O som do God demarca áreas até então inóspitas no território do intolerável à audição humana.
A banda já lançou os seguintes discos: “Possession” (92), “Consumed” (93), “Anatomy Of Addiction” (94), “Appeal To Human Greed” (95) e “Headbrush” (96).
Terminal Cheesecake – O mais excêntrico dentre a excêntrica confraria grindcore.
Divagações dub/noise, escalas apocalípticas e sampleagem das músicas das esferas fazem deste descendente direto do AR Kane um deslumbrante outsider.
Seu LP mais conhecido, “Angels In Pigtails”, foi lançado pela gravadora Pathological.
Paranoise – Seguramente o elo perdido entre o Black Sabbath e o jazz contemporâneo.
Este projeto, que tem como carro chefe sua transcrição para “Armageddon”, de Wayne Shorter, compreende quatro drum-machines comandadas por Geofrfrey Brown, um naipe de sopros (a cargo dos renomados Don Cherry, Gary Windo e Lenny Pickett), o violino de Rohan Gregory, o baixo de Bob Laramie, o vocal de Thorne Palmer e a Fender tratada de Jim Matius, todos também envolvidos em vários projetos paralelos.
Com esta formação, eles lançaram “Constant Fear” (88), “Start A New Race” (93), “Private Power” (2000) e “ISHQ” (2001).
Mary My Hope – Tendo como sustentáculo a dinâmica elecroacústica de suas composições e dispondo da eficiência interativa dos guitarristas Clinton Stele (um fiel devoto dos pedais Electro Harmonix) e James Vincent Hall, a banda soava como um Frankstein suturado às custas dos restos mortais do Steppenwolf e do Led Zeppelin.
A banda lançou os discos “Museum” (89) e “Monsters Is Bigger Than The Man” (90), e o EP “Suicide Kings” (89), antes de Hall partir para uma carreira-solo.
Loud – Seu frotman é o ex-New Model Army Chris McLaughlin.
Canções que falam de desordem mental e premonições catastróficas são o forte do quarteto.
No álbum de estréia, “Psyche 21”, sobressai uma faixa cuja letra narra, nos mínimos detalhes, o dilaceramento de órgãos genitais por ferozes cães de guarda.
Recomendado para sado-masoquistas moderninhos.
Alice Donut – Hardcore, psicodelia e thrash são jogados no liquidificador deste quinteto nova-iorquino.
Um de seus hits, “My Severed Head”, baseia-se nos estudos que um pirado bispo francês fez, no século 17, sobre a expressão facial de cabeças humanas que haviam acabado de ser guilhotinadas.
Outros ítens abordam o abuso infantil, o tédio doméstico e a bestialismo (sexo com animais).

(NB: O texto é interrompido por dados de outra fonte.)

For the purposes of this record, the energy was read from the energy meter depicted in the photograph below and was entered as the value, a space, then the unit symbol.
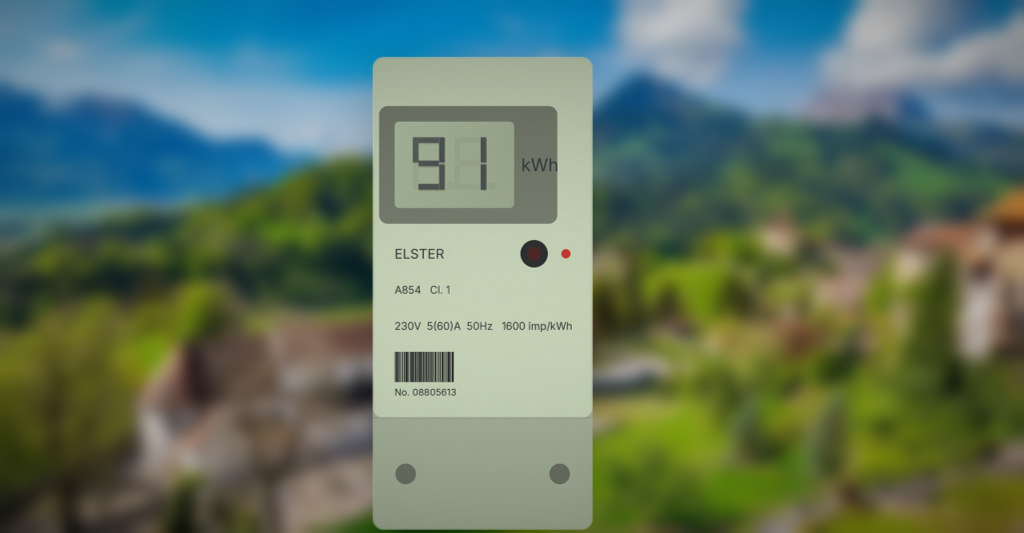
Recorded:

Kong – São chamados na Holanda de Young Gods do metal.
Ao vivo, cada um dos quatro posiciona-se num canto do teatro, produzindo assim uma inacreditável ambiência quadrifônica.
Aí, detonam de tudo: sampleagens de Prokofiev, melodias de têmpera islâmica, serialismo, mensagens subliminares e o mais deslavado thrash.

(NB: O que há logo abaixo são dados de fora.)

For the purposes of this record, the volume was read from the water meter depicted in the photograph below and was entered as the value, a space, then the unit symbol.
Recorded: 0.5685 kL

A presepada pode ser conferida nos álbuns “Phlegm” e “Mutepoetvocalizer”, ambos de 92, “Push Comes To Shove” (95) e “Earmined” (97)
Living Colour – Formado por Corey Glover (vocal), Vernon Reid (guitarra), Muzz Skillings (baixo) e Will Calhoun (bateria), eles pegavam pesado na mistura de metal, funk, Hendrix e virtuosismo jazzístico.

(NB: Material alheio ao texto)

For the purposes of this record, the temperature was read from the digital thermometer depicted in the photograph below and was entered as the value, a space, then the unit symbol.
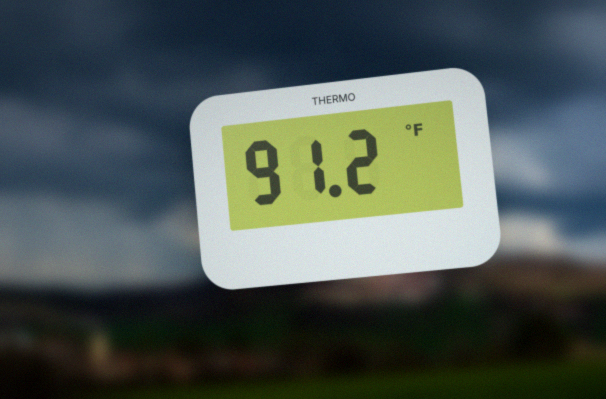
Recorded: 91.2 °F
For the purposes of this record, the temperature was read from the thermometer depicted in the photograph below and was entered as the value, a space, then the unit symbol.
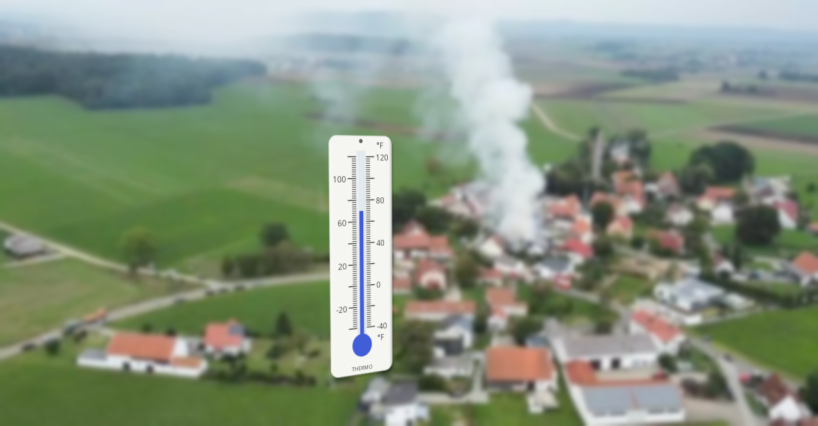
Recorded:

A revisão negra de um estilo de que os brancos se apropriaram, feita com competência e estilo.
Entopiam os discos de guitarras zoadas e ritmos tribais.
Os negões metaleiros gravaram cinco álbuns, antes da debandada final: “Vivid” (88), “Time’s up” (90), “Biscuits” (91), “Stain” (93) e “Play It Loud” (98).
Counting Crows – Banda americana que faz uma verdadeira síntese dos muitos gêneros do país – rock acústico com elementos de soul, psicodelismo, rhythm and blues, folk e country, parecendo uma mistura de vocais do R.E.M, com cozinha da The Band e solos de guitarra do Van Morrison..
O tipo de som que Gram Parsons deve ter tido em mente quando falou de uma música cósmica americana, que mesclaria elementos de todas as tribos musicais conhecidas.
Lançaram os seguintes discos: “August And Everything After” (93), “Recovering The Satellites” (96), “Across A Wire: Live In New York” (98), “This Desert Life” (90) e “Hard Candy” (2002).